Dunning (1981) acknowledged that only way to fully explain the extent and pattern of the foreign value added activities of firms, one also had to explain why firms opted to generate and/or exploit their firm-specific advantages internally, rather than to acquire and/or sell these, or their rights, through the open market. Of the variables that are likely to cause firms to internalise markets, the likelihood and costs of a contractual default and the inability of a contractor to capture the external economies of any transaction are perhaps the two most important.
Each of these determinants of FDI relates to an advantage of direct investment over alternative modes of serving the firm's customers abroad. It means, therefore, that a firm can only capture a foreign market through FDI if it has the capacity to exploit simultaneously all the three advantages. If for instance, it possesses only the ownership advantage without internalisation and locational advantages, then it will pursue other strategies such as licensing agreements or exporting as a means of entering the foreign market.
Internalisation
Traditional trade theory (Helpman and Krugman, 1985; and Krugman and Obstfeld, 1994) asserts that the direction and magnitudes of capital flows are determined by differences in factor proportions among countries, which cannot be countered by international trade. Developing on Dunning's electric theory, Eiteman, Stonehill and Moffett (1995) emphasized the merits of internalisation. Under the internalisation theory, the key ingredient for maintaining a firm-specific competitive advantage is the possession of propriety information and control of the human capital that can generate new information through expertise in research, management, marketing and technology.

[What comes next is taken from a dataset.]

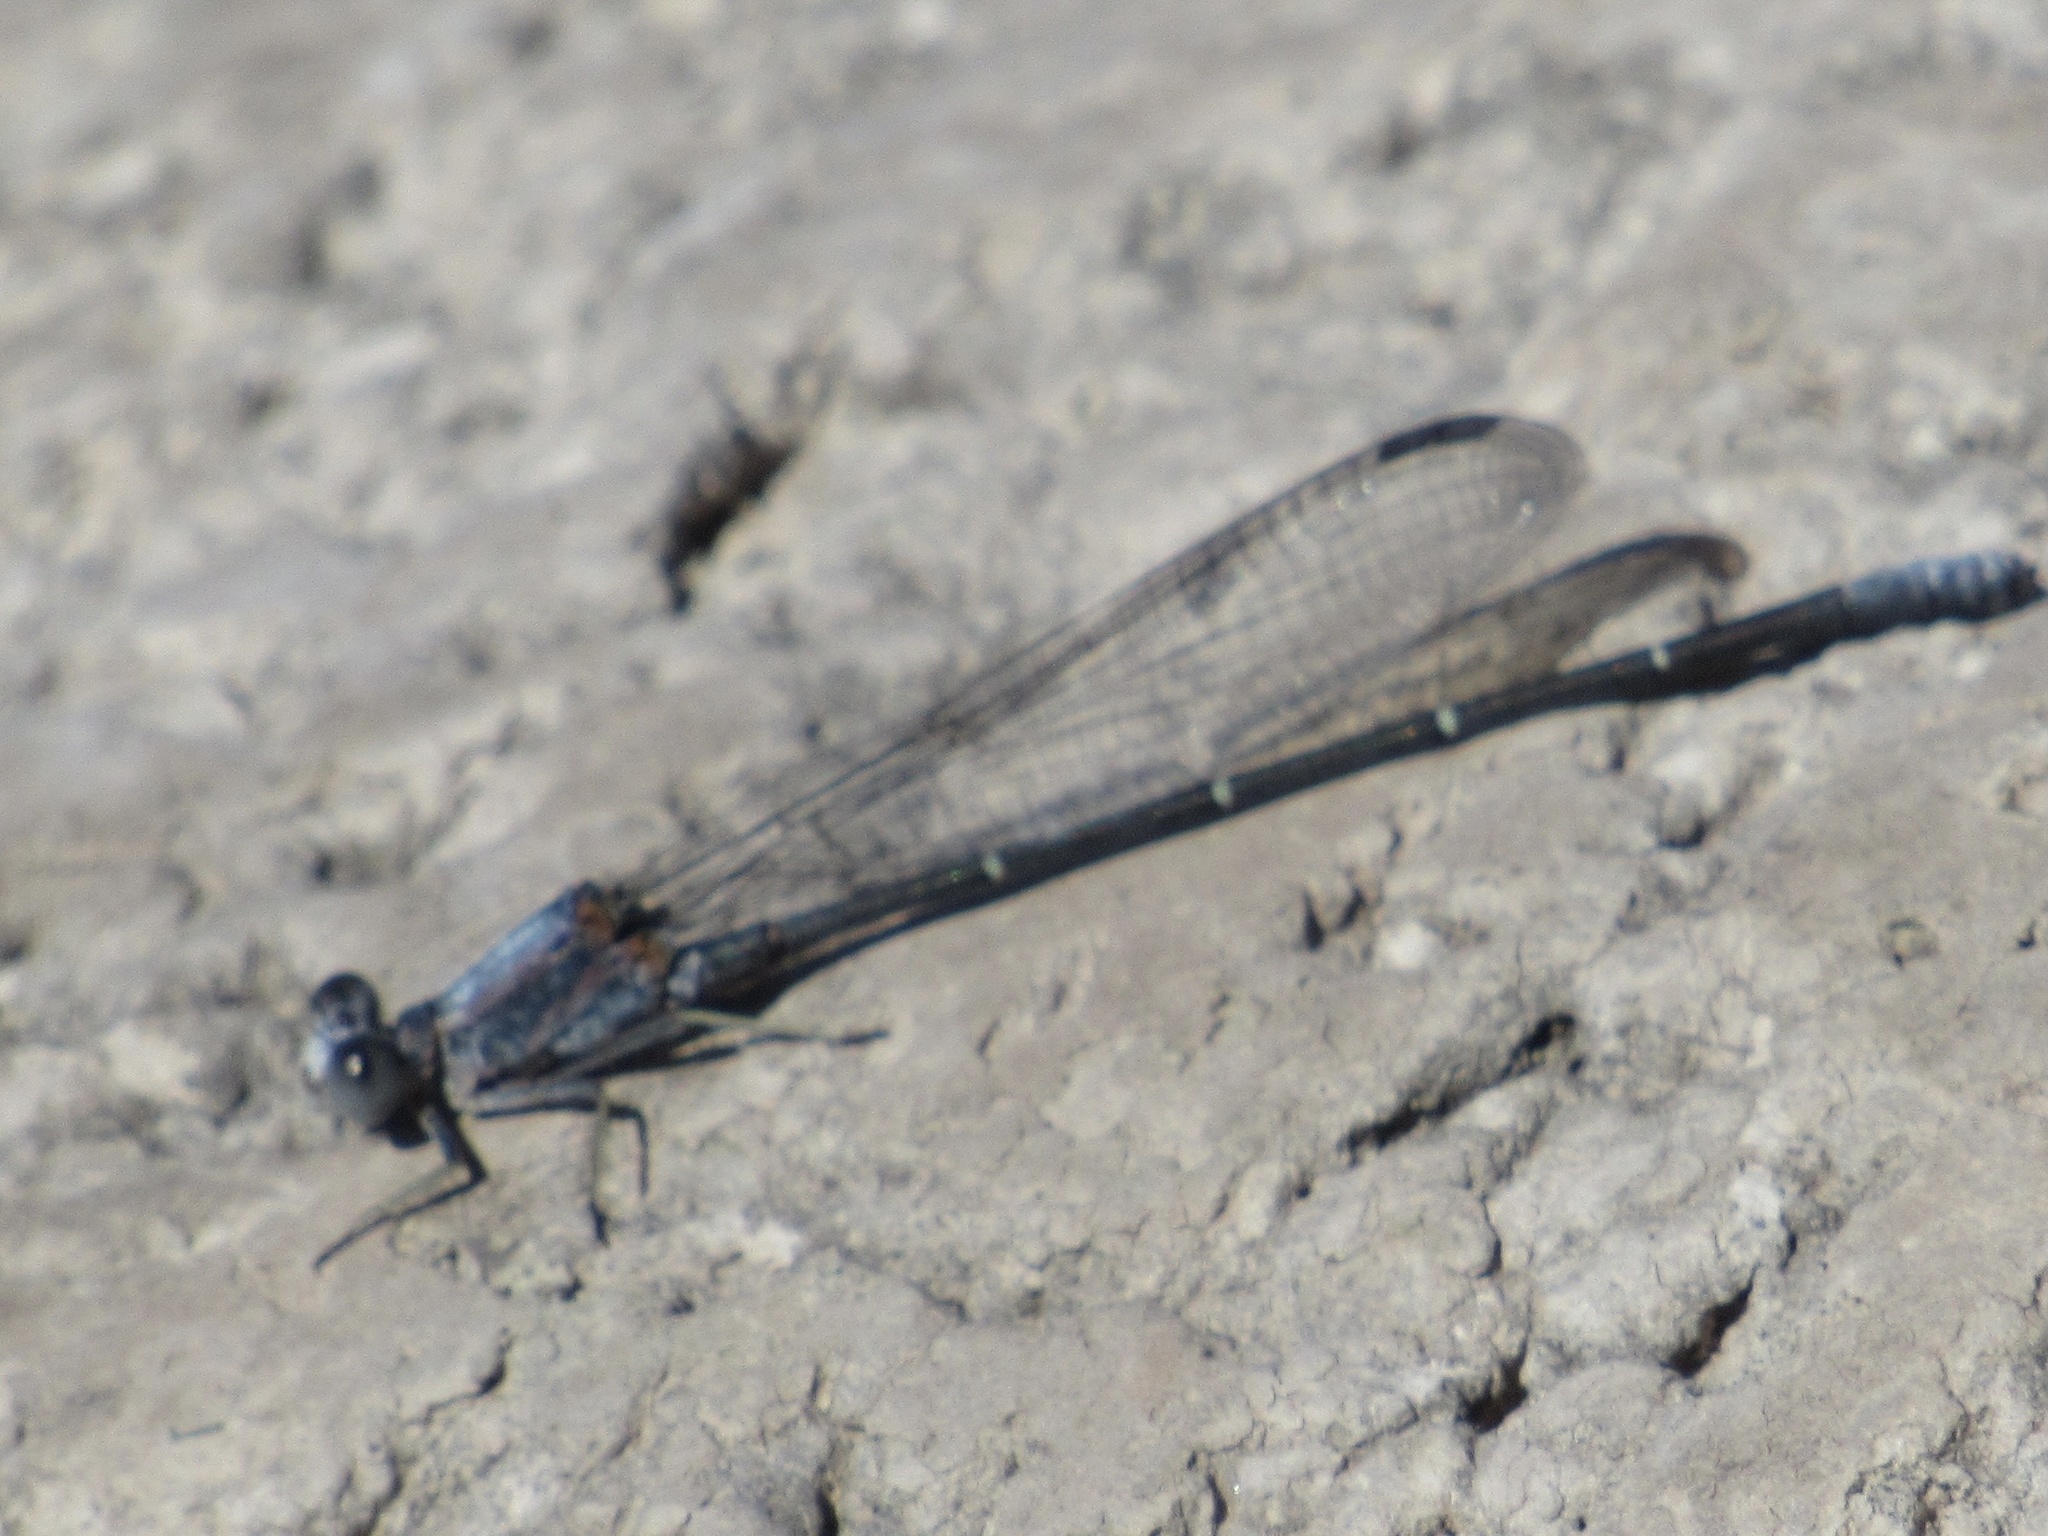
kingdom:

Moreover, Buckley and Casson (1976) discuss this theory of Internalisation further. Initially, they aimed to provide a theory of multinational enterprises (MNE) sufficiently powerful to afford long-term projections of the future growth and structure of MNEs. It emphasized very general forms of imperfect competition stemming from the costs of organizing markets, with a special focus on imperfections in intermediate product markets, including various types of knowledge and expertise, embodied in patents, human capital etc. They asserted that internalisation of such imperfect external markets, when this occurs across national boundaries, leads to the creation of MNEs.
Nonetheless, internalisation occurs only to the point where the benefits equal the costs. Here, it is interesting to observe that Buckley and Casson (1976) already recognized four sets of parameters relevant to the internalisation decision such as industry specific factors related to the nature of the product and the structure of the external market, region-specific factors, nation-specific factors, including government policies, and firm-specific factors, with a focus on the ability of the management to organize an internal market.